By Timothy C. Morgan -
Dozens of individuals raised in Chicago's Jesus People USA Christian community (JPUSA) are alleging that commune members sexually abused them as children, while leaders covered up the abuse for years.
The allegations are contained in a 90-minute documentary film, released today online, and in a civil lawsuit, filed in January in Cook County against the Evangelical Covenant Church (ECC) and JPUSA in Chicago's Uptown neighborhood.

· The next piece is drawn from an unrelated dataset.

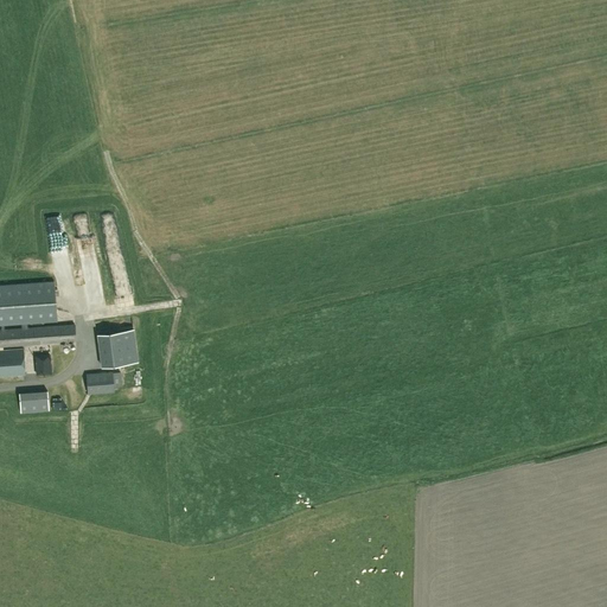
[(70,219),(57,224),(62,236),(74,230),(70,219)]
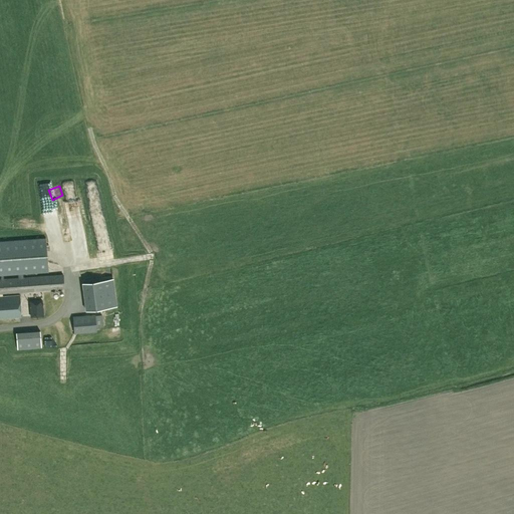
[(63,275),(23,277),(23,274),(48,272),(46,238),(0,241),(0,275),(1,276),(1,279),(0,279),(0,294),(64,289),(63,275)]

"My intent is to expose truth, bring it to light, because it hasn't been in the light," filmmaker Jaime Prater told Christianity Today. "No one loves JPUSA more than I do. It's my home. Why would I want to see Jesus People shut down? Do I believe that those in power need to step down? Absolutely. But it is my hope that the community can somehow get past this and safety precautions can be put in place to preserve the innocence of children.
The commune once published the journalism award-winning Cornerstone magazine, produced the Cornerstone Music Festival from 1984 to 2012, launched REZ Band, and was active in exposing harmful religious cults. It also operates mercy ministries to the poor, homeless, and elderly in Chicago as well as a roofing supply business.
But as a community, JPUSA has been dogged by controversy since the 1994 publication of Recovering from Churches That Abuse. In that book, Ron Enroth, author and Westmont College sociologist, chronicled how former JPUSA members reported being spiritually abused. In 2001, the Chicago Tribune reported that JPUSA leaders held an "iron grip" on commune members. In both instances, JPUSA members denied the community or the governing council had engaged in spiritual abuse or was overly authoritarian.